“This feels like Weisslich 1”
We all agreed from the outset of preparing tomorrow’s 10th volume of Weisslich that we wanted to touch base with our roots, to the stuff that compelled us to start Weisslich in the small basement of Hundred Years Gallery. Shoestring (non-existent) budgets, awkward experiments with blending performance art and experimental music, the tried and tested histories of Fluxus, and 2 hour gigs prepared in no more than 2 hours before the show. Those are Weisslich’s roots. And we’re back!
So here’s what you can expect on Friday: a long-form exploration of the relationship between choreography and reading; a trio for breathers that permeates and echoes throughout the space; new and recent composed and scored music for trombone that pushes at extremes of aggression; idiosyncratic flute improvisation; a silent film that touches the heart, and a reconstruction of Phlegethon, Mark Reiner’s sonic and sculptural evocation of the Underworld’s river of fire.
Friday’s event has all the hallmarks of a Weisslich concert: striking and challenging performances, an eclectic programme that makes no sense on paper, cross-contamination, and a truly deep cut from the experimental music tradition.
When we decided to revisit our origins, we made two important decisions. The first was to invite a guest from another discipline to co-curate with us, and the second to find a space open to experimentation and where we could work over a longer period of time to devise site-sensitive performances.

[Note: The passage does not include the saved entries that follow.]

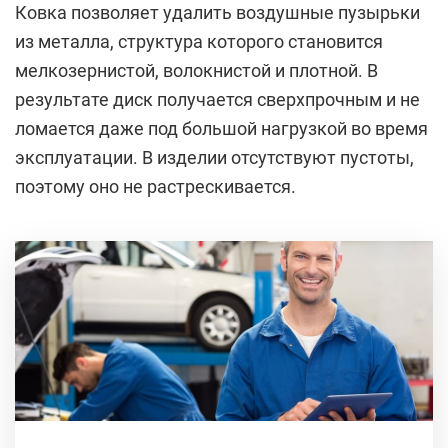
Ковка позволяет удалить воздушные пузырьки
из металла, структура которого становится
мелкозернистой, волокнистой и плотной. В
результате диск получается сверхпрочным и не
ломается даже под большой нагрузкой во время
эксплуатации. В изделии отсутствуют пустоты,
поэтому оно не растрескивается.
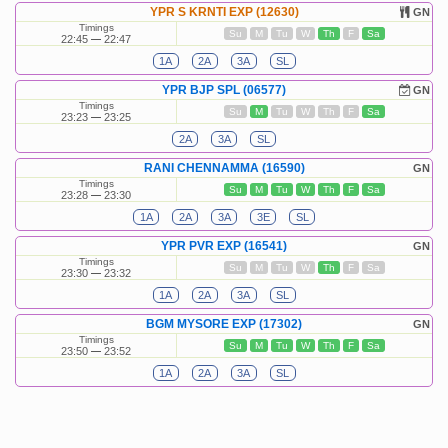
YPR S KRNTI EXP (12630)
GN
Timings
Su
M
Tu
W
Th
F
Sa
22:45
22:47
1A
2A
3A
SL
YPR BJP SPL (06577)
GN
Timings
Su
M
Tu
W
Th
F
Sa
23:23
23:25
2A
3A
SL
RANI CHENNAMMA (16590)
GN
Timings
Su
M
Tu
W
Th
F
Sa
23:28
23:30
1A
2A
3A
3E
SL
YPR PVR EXP (16541)
GN
Timings
Su
M
Tu
W
Th
F
Sa
23:30
23:32
1A
2A
3A
SL
BGM MYSORE EXP (17302)
GN
Timings
Su
M
Tu
W
Th
F
Sa
23:50
23:52
1A
2A
3A
SL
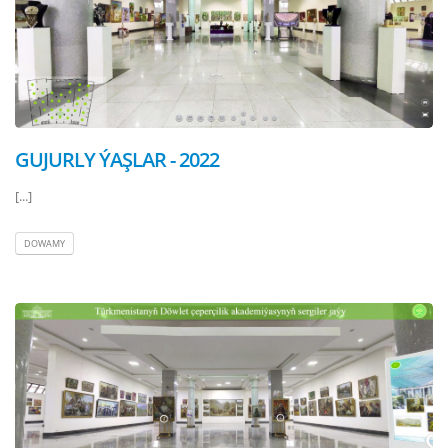
GUJURLY ÝAŞLAR - 2022
[...]
DOWAMY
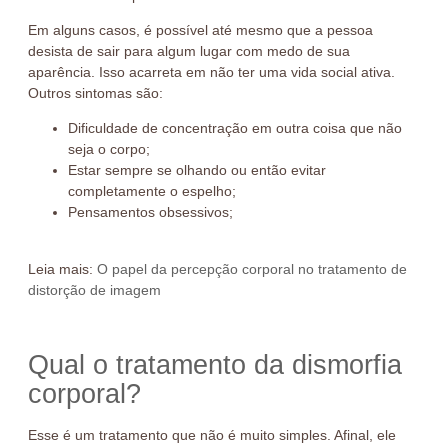
Em alguns casos, é possível até mesmo que a pessoa
desista de sair para algum lugar com medo de sua
aparência. Isso acarreta em não ter uma vida social ativa.
Outros sintomas são:
Dificuldade de concentração em outra coisa que não
seja o corpo;
Estar sempre se olhando ou então evitar
completamente o espelho;
Pensamentos obsessivos;
Leia mais:
O papel da percepção corporal no tratamento de
distorção de imagem
Qual o tratamento da dismorfia
corporal?
Esse é um tratamento que não é muito simples. Afinal, ele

We partnered with choreographer Teoma Naccarato who has brought in a wide range of perspectives, influences, and not least, interesting artists who are working to make and draw connections with musical practices of sound making and ensemble performance. Prior to working with Teoma, one thread that has tied together Weisslich’s work is a consistent questioning of conceptions of music, often presenting work that expands the capacities and applications of composition. Similarly, Teoma’s practice takes an expanded perspective on choreography and how working from related traditions reveals new ways of experiencing and, in some cases, organising reality. Regularly collaborating with composer John MacCallum, her work investigates the materiality of the body, zooming in on the sensations of internal organs—specifically the heart and lungs—through the appropriation of biomedical technologies. Over the course of our collaborative curation for this event, the boundaries of our respective conceptions of choreography and music making have come into question.
Another key influence in the curatorial process has been the sharing of rehearsal and performance space between all of the artists over the course of a week. We are working at East London’s Guest Projects. The first time we went to see the space in April we met another group of artists who were working there in preparation of a visual art exhibition. In speaking to them about their residency, we could sense the enthusiasm that they felt working there. Maybe this is because the space is artist led, or the fact that the owner of the space hand selects submitted proposals, or even that the space is offered to residents for a period of a month or a week free of any financial burdens. Whatever it is, it is great to work somewhere that cares about and supports what the artists who work there do. The space is conducive and permissive of experimentation. And most importantly we are allowed to take risks. (Try finding another venue in London that will allow you to set open fire in their space!)
For those of you who have been with us from the beginning, we hope you share our feeling of coming home. And for those that are just joining us, welcome.